Data durability
Memgraph uses two mechanisms to ensure the durability of stored data and make disaster recovery possible:
- write-ahead logging (WAL)
- periodic snapshot creation
These mechanisms generate durability files and save them in the respective
wal
and snapshots
folders in the data directory. Data directory stores
permanent data on disk.
The default data directory path is /var/lib/memgraph
but the path can be
changed by modifying the --data-directory
configuration flag. To learn how to
modify configuration flags, head over to the
Configuration
page.
With Memgraph Enterprise, the data_directory
holds databases
directory which
splits durability files by database name. The reason for that is the
multi-tenant architecture in Memgraph Enterprise, where the durability files for
each database are stored under /data_directory/databases/<db_name>
. The
databases
directory will exist even if you’re not using the multi-tenancy
feature.
Durability files are deleted when certain events are triggered, for example,
exceeding the maximum number of snapshots, defined by the
--storage-snapshot-retention-count=3
flag.
To prevent the deletion of durability files, you need to lock the data directory
, and enable it again by unlocking the directory.
To manage this behavior, use the following queries:
LOCK DATA DIRECTORY;
UNLOCK DATA DIRECTORY;
To show the status of the data directory, run:
DATA DIRECTORY LOCK STATUS;
To encrypt the data directory, use LUKS as it works with Memgraph out of the box and is undetectable from the application perspective so it shouldn’t break any existing applications.
Durability mechanisms
To configure the durability mechanisms, check their respective configuration flags.
Write-ahead logging
Write-ahead logging (WAL) is a technique applied in providing atomicity and durability to database systems.
In the default IN_MEMORY_TRANSACTIONAL storage
mode, Memgraph creates a
Delta
object each time data is changed. By using Deltas, Memgraph creates
write-ahead logs. Each database modification is therefore recorded in a log file
before being written to the DB, and in the end the log file contains all steps
needed to reconstruct the DB’s most recent state.
Memgraph has WAL enabled by default. To switch it on and off, use the boolean
--storage-wal-enabled
flag. For other WAL-related flags check the configuration
reference guide.
By default, WAL files are located at /var/lib/memgraph/wal
.
Snapshots
Snapshots provide a faster way to restore the states of your database. Snapshots
are created periodically based on the value defined with the
--storage-snapshot-interval
configuration flags, as well as upon exit based
on the value of the --storage-snapshot-on-exit
configuration flag. When a
snapshot creation is triggered, the entire data storage is written to the drive.

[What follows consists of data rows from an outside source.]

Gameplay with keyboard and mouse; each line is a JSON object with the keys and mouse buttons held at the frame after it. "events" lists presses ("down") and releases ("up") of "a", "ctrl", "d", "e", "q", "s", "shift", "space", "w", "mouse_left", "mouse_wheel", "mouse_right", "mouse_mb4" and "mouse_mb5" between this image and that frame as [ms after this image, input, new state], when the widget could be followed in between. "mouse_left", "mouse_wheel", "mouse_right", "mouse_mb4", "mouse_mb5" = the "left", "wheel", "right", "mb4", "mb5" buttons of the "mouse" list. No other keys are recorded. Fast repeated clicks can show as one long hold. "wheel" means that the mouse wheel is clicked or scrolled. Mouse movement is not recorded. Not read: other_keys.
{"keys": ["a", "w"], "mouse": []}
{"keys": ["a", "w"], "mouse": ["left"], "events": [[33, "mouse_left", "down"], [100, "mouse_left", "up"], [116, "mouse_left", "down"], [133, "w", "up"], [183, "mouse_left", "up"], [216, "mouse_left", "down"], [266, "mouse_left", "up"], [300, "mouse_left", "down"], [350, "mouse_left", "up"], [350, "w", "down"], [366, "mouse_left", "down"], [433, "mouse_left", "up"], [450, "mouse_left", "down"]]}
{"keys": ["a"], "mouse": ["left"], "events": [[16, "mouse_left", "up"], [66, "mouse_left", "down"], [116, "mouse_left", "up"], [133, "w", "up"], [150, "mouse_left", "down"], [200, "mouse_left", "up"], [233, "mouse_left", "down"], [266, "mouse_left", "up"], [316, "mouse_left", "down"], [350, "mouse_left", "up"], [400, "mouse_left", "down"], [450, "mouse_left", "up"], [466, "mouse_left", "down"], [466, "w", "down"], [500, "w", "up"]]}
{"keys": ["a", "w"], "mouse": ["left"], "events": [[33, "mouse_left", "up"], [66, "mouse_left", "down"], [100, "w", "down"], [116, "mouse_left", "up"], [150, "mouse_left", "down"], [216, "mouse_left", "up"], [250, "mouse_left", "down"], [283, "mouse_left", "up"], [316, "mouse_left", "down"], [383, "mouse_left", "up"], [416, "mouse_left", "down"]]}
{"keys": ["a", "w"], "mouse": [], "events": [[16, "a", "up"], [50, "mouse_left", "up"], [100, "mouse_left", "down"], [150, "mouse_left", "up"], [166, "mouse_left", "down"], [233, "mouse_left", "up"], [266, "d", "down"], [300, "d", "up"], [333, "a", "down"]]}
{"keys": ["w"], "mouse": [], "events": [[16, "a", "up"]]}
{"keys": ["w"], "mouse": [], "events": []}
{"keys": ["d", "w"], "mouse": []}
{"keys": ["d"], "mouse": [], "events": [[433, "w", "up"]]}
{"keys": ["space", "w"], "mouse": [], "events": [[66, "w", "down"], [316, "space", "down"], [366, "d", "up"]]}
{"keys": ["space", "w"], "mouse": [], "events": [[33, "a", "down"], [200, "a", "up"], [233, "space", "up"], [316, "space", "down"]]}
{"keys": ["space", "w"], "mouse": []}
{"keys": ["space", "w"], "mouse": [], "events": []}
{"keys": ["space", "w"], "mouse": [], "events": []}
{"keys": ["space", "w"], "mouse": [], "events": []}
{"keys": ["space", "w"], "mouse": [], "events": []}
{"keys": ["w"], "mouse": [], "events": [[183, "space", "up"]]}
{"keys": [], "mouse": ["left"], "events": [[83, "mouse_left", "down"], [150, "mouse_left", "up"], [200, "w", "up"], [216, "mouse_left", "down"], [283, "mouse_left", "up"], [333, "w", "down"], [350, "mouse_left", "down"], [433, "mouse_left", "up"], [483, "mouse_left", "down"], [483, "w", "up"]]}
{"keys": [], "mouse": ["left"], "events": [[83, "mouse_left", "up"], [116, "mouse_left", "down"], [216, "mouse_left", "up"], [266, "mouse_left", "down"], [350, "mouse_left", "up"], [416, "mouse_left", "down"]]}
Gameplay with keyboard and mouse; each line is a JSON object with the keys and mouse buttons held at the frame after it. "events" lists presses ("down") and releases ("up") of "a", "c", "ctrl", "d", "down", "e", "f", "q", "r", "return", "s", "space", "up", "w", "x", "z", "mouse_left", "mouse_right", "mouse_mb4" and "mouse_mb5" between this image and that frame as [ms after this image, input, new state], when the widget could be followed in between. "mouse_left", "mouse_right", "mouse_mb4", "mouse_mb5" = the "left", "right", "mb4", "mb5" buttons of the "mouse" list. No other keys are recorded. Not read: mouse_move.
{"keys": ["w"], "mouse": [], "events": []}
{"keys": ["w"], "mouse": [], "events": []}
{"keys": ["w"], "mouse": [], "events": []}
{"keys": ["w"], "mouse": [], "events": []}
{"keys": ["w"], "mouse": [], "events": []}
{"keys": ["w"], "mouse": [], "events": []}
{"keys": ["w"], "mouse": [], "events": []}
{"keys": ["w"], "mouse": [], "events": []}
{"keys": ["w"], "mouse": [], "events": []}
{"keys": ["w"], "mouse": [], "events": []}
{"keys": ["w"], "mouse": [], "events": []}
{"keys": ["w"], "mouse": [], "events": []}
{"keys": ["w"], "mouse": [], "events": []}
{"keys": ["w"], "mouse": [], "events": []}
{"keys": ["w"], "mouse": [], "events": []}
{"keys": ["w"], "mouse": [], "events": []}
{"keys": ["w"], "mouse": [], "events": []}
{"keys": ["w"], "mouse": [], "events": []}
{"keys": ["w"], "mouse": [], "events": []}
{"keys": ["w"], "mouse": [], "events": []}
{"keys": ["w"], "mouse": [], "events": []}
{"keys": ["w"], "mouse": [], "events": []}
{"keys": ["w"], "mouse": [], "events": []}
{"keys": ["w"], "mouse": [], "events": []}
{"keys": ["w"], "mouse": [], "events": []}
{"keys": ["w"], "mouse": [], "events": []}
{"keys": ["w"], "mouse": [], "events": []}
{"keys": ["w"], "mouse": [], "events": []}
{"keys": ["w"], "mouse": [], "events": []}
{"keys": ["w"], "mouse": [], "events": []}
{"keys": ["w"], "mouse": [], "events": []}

Nodes and relationships are divided into groups called batches.
On startup, the database state is recovered from the most recent snapshot file. Memgraph can read the data and build the indexes on multiple threads, using batches as a parallelization unit: each thread will recover one batch at a time until there are no unhandled batches.
This means the same batch size might not be suitable for every dataset. A smaller dataset might require a smaller batch size to utilize a multi-threaded processor, while bigger datasets might use bigger batches to minimize the synchronization between the worker threads. Therefore, the size of batches and the number of used threads are configurable similarly to other durability-related settings.
The timestamp of the snapshot is compared with the latest update recorded in the WAL file and, if the snapshot is less recent, the state of the DB will be recovered using the WAL file.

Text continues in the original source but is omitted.